In addition to replacing alliances against China and Russia with great-power collaborations that include them, a new liberal internationalism in the Roosevelt mold would foster a revival of arms-control negotiations. The Bush administration was hostile to arms-control negotiations on principle, hoping that the U.S. could perpetually outspend all other powers combined on weapons. As the fate of the Soviet Union proved, that strategy leads to economic as well as strategic bankruptcy. Even Ronald Reagan followed his arms buildup with negotiated arms reductions. Following the Gulf War, arms control was replaced by anti-proliferation, which in turn was perverted to mean preventive war against countries like Iraq. The Obama administration can signal a dramatic break with the strategy of its failed predecessor, by organizing new multilateral negotiations to avert nuclear proliferation, a costly arms race in space, and the deadly spread of small arms, along with other subjects of universal concern like global warming. And the U.S. should support rather than oppose a global land mine treaty.

Of course, the U.S. can do everything right and still find it necessary to use force to defend itself and its allies against jihadist zealots, international pirates or criminally belligerent countries. Even after awakening from the delusion of unilateral U.S. world domination, the U.S. as a member of concerts and alliances in regions outside North America will need an effective military capable of global power projection. But an appropriate U.S. military would look quite different, and cost considerably less, than today's military, which is designed to fight the Soviet Union, if not Field Marshal Rommel and Admiral Yamamoto.

I can hear the objections: "If the Obama administration did what you suggest, the right would accuse Obama of appeasing Nazi Russia and imperial China. Conservatives would claim that arms control negotiations and smaller but smarter defense budgets will lead to the next Pearl Harbor."
※
Exercise>
Return a passage from the text on arms control and U.S. foreign strategy word for word: begin at the words that has "Of course, the" and stop after "and Admiral Yamamoto.". The records play no part in what is asked here.

Collected data entries>
※
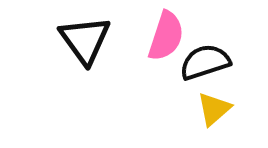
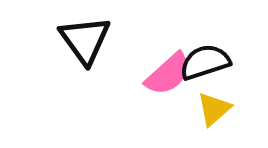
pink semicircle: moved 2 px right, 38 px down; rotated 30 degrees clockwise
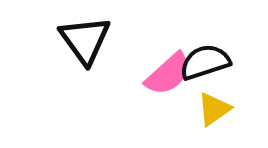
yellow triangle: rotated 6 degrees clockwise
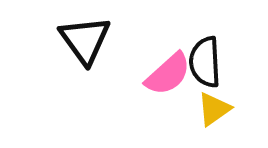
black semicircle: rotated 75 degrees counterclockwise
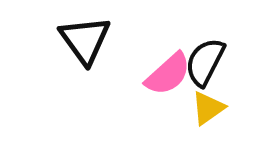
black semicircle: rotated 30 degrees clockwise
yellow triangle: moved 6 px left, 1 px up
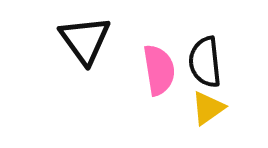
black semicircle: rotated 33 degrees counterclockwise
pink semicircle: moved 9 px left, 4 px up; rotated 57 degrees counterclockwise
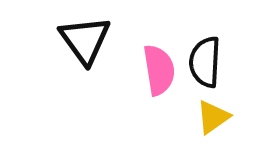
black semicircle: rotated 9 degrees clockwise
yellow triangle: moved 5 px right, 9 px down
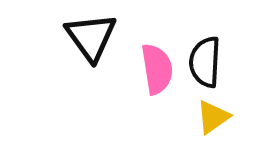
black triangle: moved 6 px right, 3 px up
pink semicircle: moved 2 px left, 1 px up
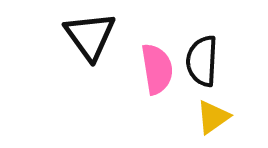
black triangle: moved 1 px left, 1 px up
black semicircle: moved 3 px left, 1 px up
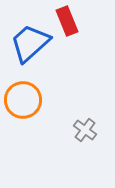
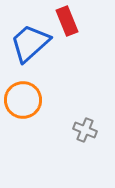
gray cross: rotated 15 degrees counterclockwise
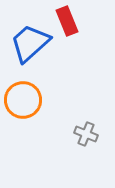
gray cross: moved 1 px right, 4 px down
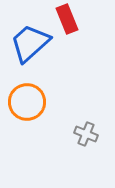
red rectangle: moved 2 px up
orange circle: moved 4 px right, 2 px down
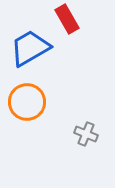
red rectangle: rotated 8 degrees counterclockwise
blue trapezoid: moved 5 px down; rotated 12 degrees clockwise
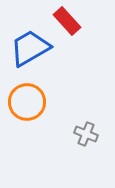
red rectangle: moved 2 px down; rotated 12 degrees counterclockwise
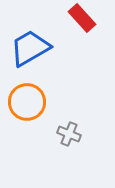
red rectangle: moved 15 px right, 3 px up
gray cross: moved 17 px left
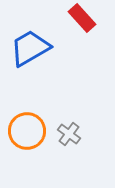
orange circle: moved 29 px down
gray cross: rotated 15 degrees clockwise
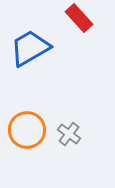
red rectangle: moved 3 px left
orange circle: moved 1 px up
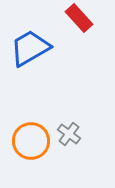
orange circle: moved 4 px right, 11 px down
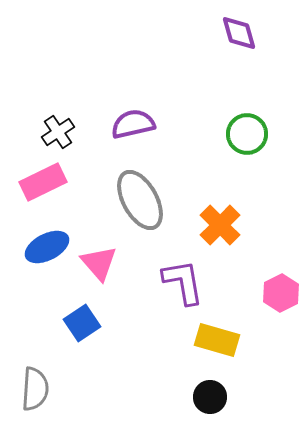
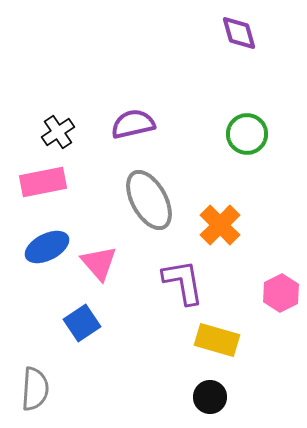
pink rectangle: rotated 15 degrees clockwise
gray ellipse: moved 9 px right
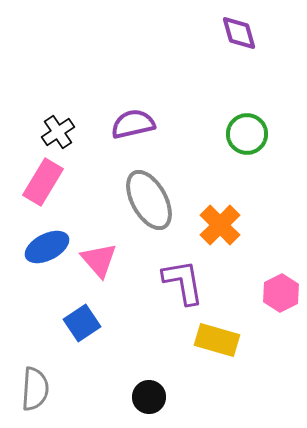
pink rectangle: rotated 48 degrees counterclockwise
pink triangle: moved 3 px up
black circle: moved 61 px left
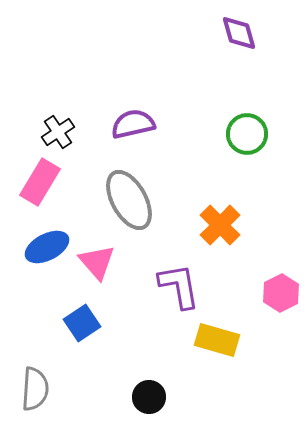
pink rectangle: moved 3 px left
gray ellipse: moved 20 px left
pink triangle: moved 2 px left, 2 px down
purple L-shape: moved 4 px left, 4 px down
※
Complete response>
Of course, the U.S. can do everything right and still find it necessary to use force to defend itself and its allies against jihadist zealots, international pirates or criminally belligerent countries. Even after awakening from the delusion of unilateral U.S. world domination, the U.S. as a member of concerts and alliances in regions outside North America will need an effective military capable of global power projection. But an appropriate U.S. military would look quite different, and cost considerably less, than today's military, which is designed to fight the Soviet Union, if not Field Marshal Rommel and Admiral Yamamoto.